Ilmuwan Desak WHO Deklarasi Kondisi Darurat Kesehatan Global
26 Oktober 2023Para ilmuwan dari seluruh dunia pada hari Rabu (25/10) secara kolektif menyerukan kepada Perserikatan Bangsa-Bangsa (PBB), para pemimpin dunia, hingga otoritas kesehatan dunia untuk segera menyatakan perubahan iklim dan musnahnya keanekaragaman hayati, sebagai kondisi darurat kesehatan global.
Laporan yang diterbitkan oleh lebih dari 200 jurnal kesehatan ini mendesak Organisasi Kesehatan Dunia (WHO) untuk menyatakan krisis iklim dan alam sebagai krisis tunggal yang harus ditangani bersama untuk menghindari bencana yang lebih besar lagi.
Iklim dan biodiveritas masalah yang kompleks
Isu mengenai krisis iklim dan alam tersebut akan dibahas secara terpisah dalam konferensi PBB mendatang, yakni pada "Conference of the Parties” (COP) Iklim PBB ke-28 di Dubai pada bulan November dan COP ke-16 tentang keanekaragaman hayati di Turki pada tahun 2024.
Komunitas riset yang terkait dengan kedua isu COP tersebut sebagian besar terpisah. Namun dalam lokakarya bersama tahun 2020 lalu, para imuwan menyimpulkan, ada kebutuhan untuk menangani kedua isu genting tersebut secara bersamaan.
"Hanya dengan mempertimbangkan iklim dan keanekaragaman hayati sebagai bagian dari masalah kompleks yang sama... solusi dapat dikembangkan untuk menghindari maladaptasi dan memaksimalkan hasil yang terbaik," ungkap para ilmuwan saat itu.
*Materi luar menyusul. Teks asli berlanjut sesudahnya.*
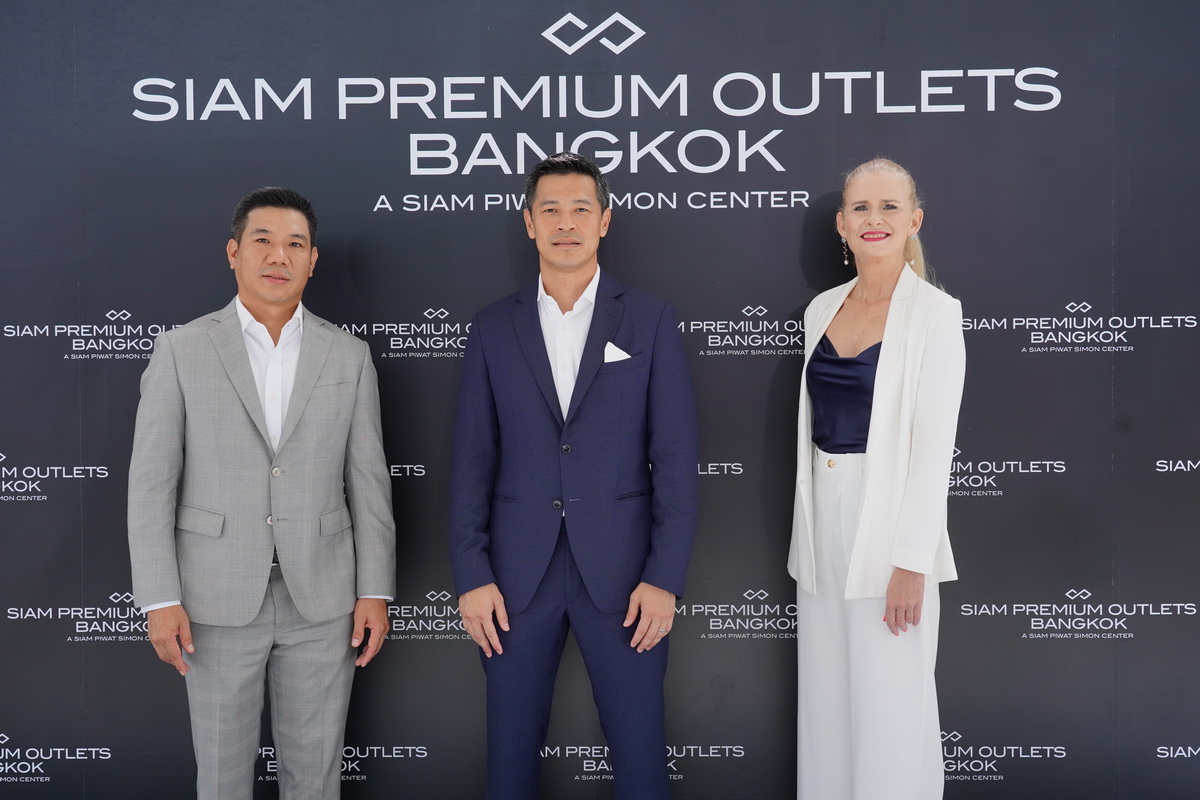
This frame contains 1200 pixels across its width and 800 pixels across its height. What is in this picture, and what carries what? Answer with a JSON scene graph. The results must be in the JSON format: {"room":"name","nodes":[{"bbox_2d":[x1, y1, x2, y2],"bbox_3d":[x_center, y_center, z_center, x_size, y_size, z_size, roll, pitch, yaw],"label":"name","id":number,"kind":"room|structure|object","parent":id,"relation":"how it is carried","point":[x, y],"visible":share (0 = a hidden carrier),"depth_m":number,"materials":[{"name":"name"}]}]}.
{"room":"event hall","nodes":[
{"label":"event hall","id":0,"kind":"room"},
{"bbox_2d":[0,0,1198,799],"bbox_3d":[-0.001,-0.059,3.854,5.171,2.669,0.065,0,3,1],"label":"backdrop wall","id":1,"kind":"structure","parent":0,"point":[1074,288],"depth_m":3.82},
{"bbox_2d":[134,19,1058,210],"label":"sign lettering","id":2,"kind":"object","parent":1,"relation":"attached to","point":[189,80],"visible":0.96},
{"label":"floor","id":3,"kind":"structure","parent":0,"visible":0},
{"bbox_2d":[128,187,399,799],"bbox_3d":[-0.888,0.360,3.517,0.515,1.785,0.677,2,4,44],"label":"man","id":4,"kind":"object","parent":3,"relation":"on","point":[167,626],"visible":0.98,"depth_m":3.36},
{"bbox_2d":[452,155,697,799],"bbox_3d":[-0.059,0.302,3.495,0.642,1.883,0.551,0,3,1],"label":"man","id":5,"kind":"object","parent":3,"relation":"on","point":[597,234],"visible":0.97,"depth_m":3.36},
{"bbox_2d":[791,160,966,799],"bbox_3d":[0.730,0.332,3.494,0.447,1.828,0.629,0,3,1],"label":"woman","id":6,"kind":"object","parent":3,"relation":"on","point":[870,483],"visible":0.97,"depth_m":3.36}
]}

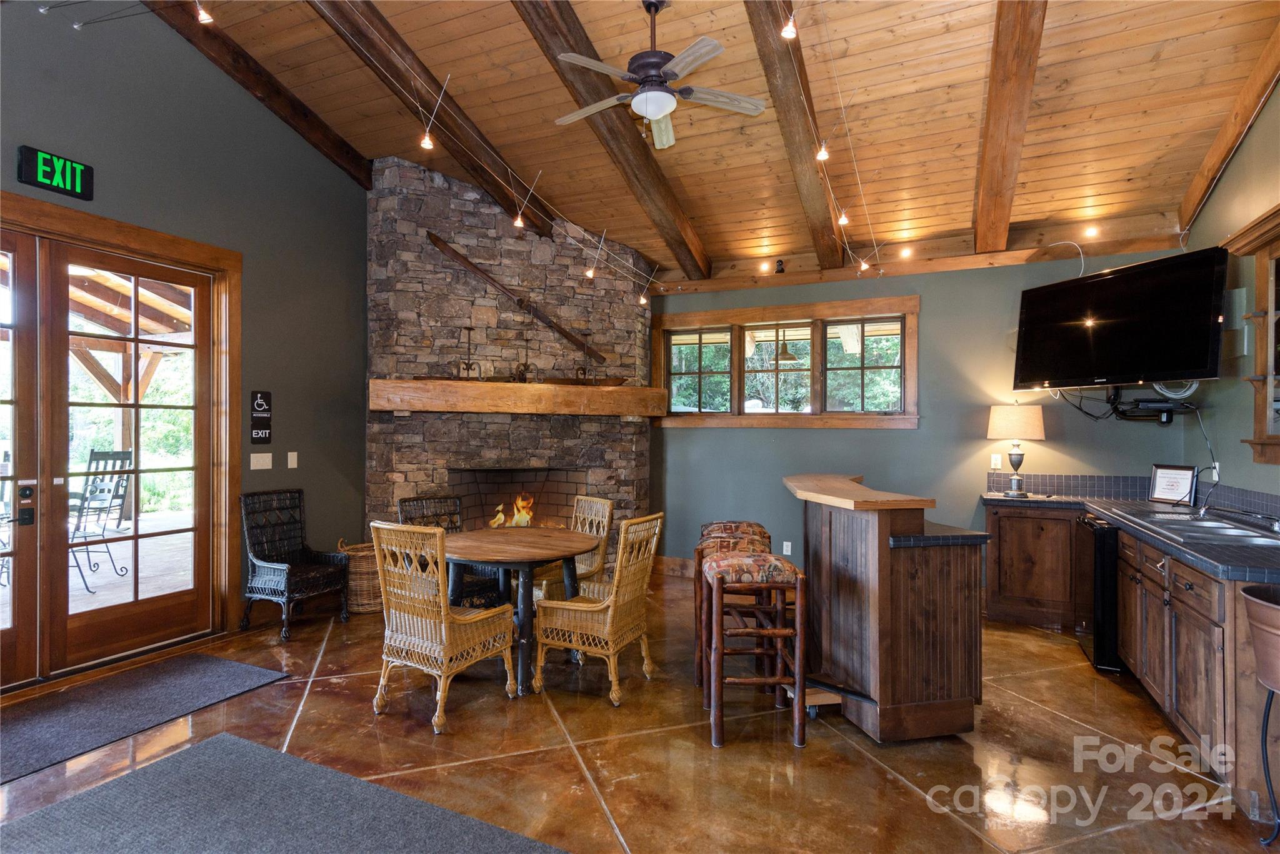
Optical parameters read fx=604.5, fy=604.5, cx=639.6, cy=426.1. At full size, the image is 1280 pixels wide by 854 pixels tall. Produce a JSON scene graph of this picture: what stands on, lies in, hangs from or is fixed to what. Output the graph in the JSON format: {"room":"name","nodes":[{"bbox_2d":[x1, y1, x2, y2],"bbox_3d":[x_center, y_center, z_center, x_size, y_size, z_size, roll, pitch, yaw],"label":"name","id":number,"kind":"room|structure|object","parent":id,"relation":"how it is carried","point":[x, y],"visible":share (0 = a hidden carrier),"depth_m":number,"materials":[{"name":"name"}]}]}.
{"room":"living room","nodes":[
{"label":"living room","id":0,"kind":"room"},
{"bbox_2d":[0,0,372,665],"bbox_3d":[-3.302,-0.713,3.218,0.172,4.257,6.042,0,0,25],"label":"left wall","id":1,"kind":"structure","parent":0,"point":[301,147],"depth_m":4.16,"materials":[{"name":"paint"}]},
{"bbox_2d":[16,145,93,200],"bbox_3d":[-3.113,-1.353,3.222,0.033,0.193,0.309,0,0,25],"label":"exit sign","id":2,"kind":"object","parent":1,"relation":"attached to","point":[31,175],"visible":0.99,"depth_m":3.21,"materials":[{"name":"green"}]},
{"bbox_2d":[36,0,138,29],"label":"track light","id":3,"kind":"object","parent":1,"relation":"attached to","point":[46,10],"visible":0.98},
{"bbox_2d":[0,192,236,695],"bbox_3d":[-3.310,0.120,3.343,0.210,2.592,2.027,0,0,25],"label":"french door","id":4,"kind":"structure","parent":1,"relation":"in","point":[119,613],"depth_m":3.61,"materials":[{"name":"brown wood"}]},
{"bbox_2d":[249,388,272,441],"bbox_3d":[-2.758,-0.070,4.401,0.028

Tanpa alam, manusia tidak punya apa-apa
Pada saat perubahan iklim ini mulai mengambil alih deforestasi dan faktor-faktor lain sebagai penyebab utama rusaknya lingkungan, para ilmuwan menyatakan sangat penting untuk memahami interkoneksi di alam.
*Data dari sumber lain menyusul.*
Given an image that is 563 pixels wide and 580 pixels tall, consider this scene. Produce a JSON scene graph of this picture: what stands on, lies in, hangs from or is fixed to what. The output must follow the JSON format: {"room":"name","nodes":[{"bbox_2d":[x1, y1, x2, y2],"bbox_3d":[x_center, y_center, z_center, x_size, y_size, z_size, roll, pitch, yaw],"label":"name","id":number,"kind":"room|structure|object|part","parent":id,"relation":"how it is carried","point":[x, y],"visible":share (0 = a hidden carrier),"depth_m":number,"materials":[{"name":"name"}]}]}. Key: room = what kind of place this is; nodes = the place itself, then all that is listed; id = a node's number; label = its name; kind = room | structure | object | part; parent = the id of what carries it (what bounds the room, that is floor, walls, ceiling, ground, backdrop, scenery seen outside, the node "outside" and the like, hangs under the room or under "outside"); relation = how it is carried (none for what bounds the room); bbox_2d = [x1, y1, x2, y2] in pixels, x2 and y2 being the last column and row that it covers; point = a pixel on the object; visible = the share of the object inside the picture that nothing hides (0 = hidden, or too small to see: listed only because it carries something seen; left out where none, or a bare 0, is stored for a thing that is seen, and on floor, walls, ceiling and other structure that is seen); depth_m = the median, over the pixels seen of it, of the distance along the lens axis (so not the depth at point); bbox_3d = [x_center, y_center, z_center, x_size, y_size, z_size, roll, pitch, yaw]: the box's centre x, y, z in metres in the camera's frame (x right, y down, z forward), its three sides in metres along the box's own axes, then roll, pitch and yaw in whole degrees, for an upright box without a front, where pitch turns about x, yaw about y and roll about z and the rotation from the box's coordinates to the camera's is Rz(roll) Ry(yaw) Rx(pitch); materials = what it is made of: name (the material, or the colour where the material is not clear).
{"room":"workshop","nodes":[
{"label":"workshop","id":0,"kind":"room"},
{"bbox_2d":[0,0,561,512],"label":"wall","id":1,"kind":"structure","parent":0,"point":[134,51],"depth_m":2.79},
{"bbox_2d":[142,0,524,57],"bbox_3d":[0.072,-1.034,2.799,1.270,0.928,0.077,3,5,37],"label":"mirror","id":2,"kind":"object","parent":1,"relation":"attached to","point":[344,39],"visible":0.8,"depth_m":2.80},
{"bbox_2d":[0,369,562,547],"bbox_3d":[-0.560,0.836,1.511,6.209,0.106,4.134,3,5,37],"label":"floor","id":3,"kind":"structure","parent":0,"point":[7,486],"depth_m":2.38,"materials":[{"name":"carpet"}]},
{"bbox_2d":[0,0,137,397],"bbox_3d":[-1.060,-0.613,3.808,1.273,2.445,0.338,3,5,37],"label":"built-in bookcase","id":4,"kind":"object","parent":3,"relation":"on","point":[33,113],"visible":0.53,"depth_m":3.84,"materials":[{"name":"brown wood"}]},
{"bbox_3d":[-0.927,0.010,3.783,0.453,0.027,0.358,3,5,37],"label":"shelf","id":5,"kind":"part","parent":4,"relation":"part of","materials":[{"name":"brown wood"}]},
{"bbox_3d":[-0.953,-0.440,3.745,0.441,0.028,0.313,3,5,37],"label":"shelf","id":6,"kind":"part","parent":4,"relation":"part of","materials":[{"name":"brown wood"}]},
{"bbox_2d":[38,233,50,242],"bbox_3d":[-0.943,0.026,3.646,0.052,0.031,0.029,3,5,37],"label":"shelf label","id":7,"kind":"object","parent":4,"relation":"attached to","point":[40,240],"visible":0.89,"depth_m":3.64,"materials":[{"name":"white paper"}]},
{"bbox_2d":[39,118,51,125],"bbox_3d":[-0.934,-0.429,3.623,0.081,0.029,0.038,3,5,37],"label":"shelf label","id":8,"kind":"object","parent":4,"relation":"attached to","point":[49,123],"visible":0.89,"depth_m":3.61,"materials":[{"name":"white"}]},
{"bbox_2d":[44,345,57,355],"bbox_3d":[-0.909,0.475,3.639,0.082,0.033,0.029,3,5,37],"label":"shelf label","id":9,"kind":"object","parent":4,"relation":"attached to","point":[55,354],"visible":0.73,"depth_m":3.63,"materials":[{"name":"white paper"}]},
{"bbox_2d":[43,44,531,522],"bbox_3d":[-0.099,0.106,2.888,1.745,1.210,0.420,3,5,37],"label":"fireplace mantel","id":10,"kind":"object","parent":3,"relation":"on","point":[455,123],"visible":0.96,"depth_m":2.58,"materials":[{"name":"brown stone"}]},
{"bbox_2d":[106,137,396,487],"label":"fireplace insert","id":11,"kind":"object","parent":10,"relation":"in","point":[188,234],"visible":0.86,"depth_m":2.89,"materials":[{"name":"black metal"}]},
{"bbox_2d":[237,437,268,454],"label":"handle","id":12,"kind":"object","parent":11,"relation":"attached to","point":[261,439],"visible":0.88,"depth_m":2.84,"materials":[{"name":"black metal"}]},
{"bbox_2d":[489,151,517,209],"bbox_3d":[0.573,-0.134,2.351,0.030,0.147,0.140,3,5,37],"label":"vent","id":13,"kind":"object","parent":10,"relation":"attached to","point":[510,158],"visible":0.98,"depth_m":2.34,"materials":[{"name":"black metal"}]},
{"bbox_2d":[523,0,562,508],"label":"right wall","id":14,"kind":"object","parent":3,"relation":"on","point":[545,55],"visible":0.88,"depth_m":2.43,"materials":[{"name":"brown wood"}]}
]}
"Tanpa alam, kita tidak punya apa-apa," tegas Sekretaris Jenderal (Sekjen) PBB Antonio Guterres tahun lalu.
Krisis iklim dan alam ini juga berdampak langsung pada kesehatan manusia dan memengaruhi ketersediaan kebutuhan pokok penduduk Bumi, seperti pasokan makanan dan air. Selain itu, kondisi darurat iklim planet ini juga akan meningkatkan risiko bencana alam akibat cuaca ekstrem, serta meningkatkan banyak penyakit, kata laporan tersebut.
Menurut para ahli, dampak secara langsung yang mungkin terjadi adalah semakin memburuknya kemiskinan yang akan menyebabkan migrasi besar-besaran dan meluasnya konflik.
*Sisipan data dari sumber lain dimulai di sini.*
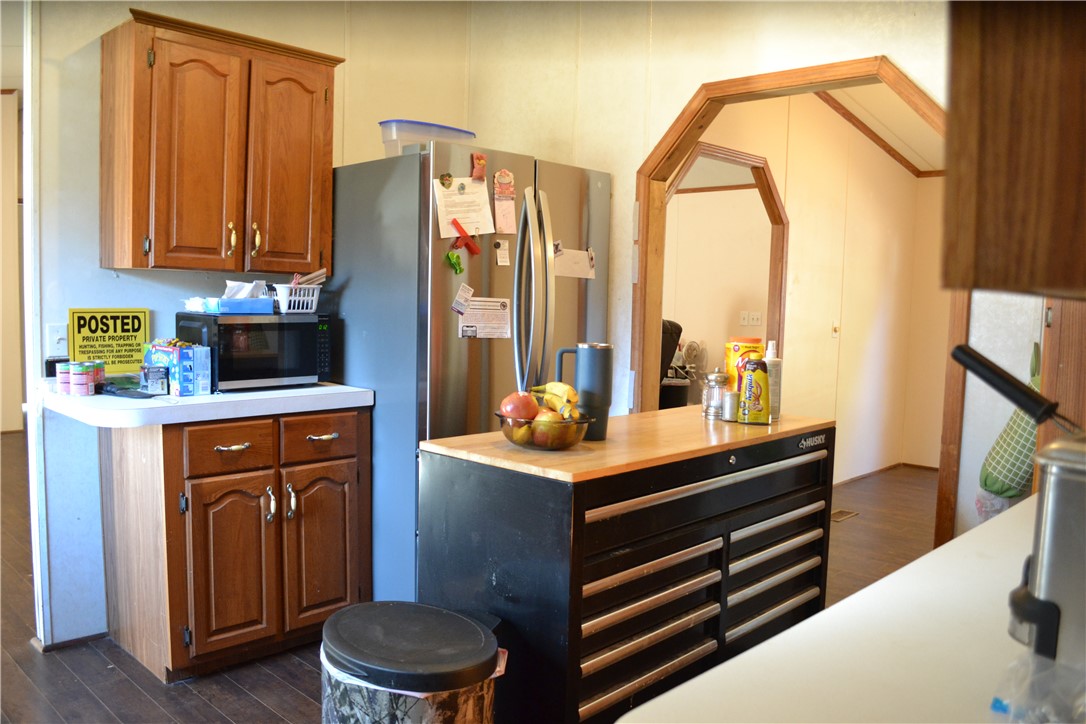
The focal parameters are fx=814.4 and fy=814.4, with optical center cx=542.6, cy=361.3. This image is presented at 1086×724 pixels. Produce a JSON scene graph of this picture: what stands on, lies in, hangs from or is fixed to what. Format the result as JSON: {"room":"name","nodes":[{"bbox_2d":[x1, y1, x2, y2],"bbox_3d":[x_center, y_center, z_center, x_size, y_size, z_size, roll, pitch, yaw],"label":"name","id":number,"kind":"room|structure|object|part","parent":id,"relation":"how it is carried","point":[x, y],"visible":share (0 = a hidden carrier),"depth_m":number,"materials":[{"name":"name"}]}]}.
{"room":"kitchen","nodes":[
{"label":"kitchen","id":0,"kind":"room"},
{"bbox_2d":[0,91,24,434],"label":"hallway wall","id":1,"kind":"structure","parent":0,"point":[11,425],"depth_m":6.94,"materials":[{"name":"paint"}]},
{"bbox_2d":[20,0,478,650],"bbox_3d":[-1.265,-0.400,3.273,0.132,2.824,2.420,6,7,44],"label":"left wall","id":2,"kind":"structure","parent":0,"point":[96,269],"depth_m":2.99,"materials":[{"name":"white paint"}]},
{"bbox_2d":[46,323,68,356],"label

Dampak kesehatan dari perubahan iklim dan hilangnya keanekaragaman hayati juga memungkinan untuk dialami secara tidak proporsional oleh masyarakat yang rentan, karenanya membutuhkan solusi untuk mengatasi ketidaksetaraan lingkungan dan sosial.
Target COP sebelumnya tidak terpenuhi
Pada bulan Desember 2022, COP keanekaragaman hayati berkomitmen untuk melestarikan 30% daratan, pesisir, dan lautan global hingga tahun 2030. Negara-negara maju menjanjikan $30 miliar (sekitar RP478 triliun) per tahun untuk membantu negara lainnya, demi mempertahankan komitmen COP iklim sebelumnya.
Namun, banyak dari janji-janji tersebut yang belum terpenuhi, sehingga mendorong dunia menuju "titik kritis".
Laporan para ilmuwan ini menegaskan, memulihkan keanekaragaman hayati dan mengatasi perubahan iklim adalah satu-satunya jalan keluar dari krisis di masa depan.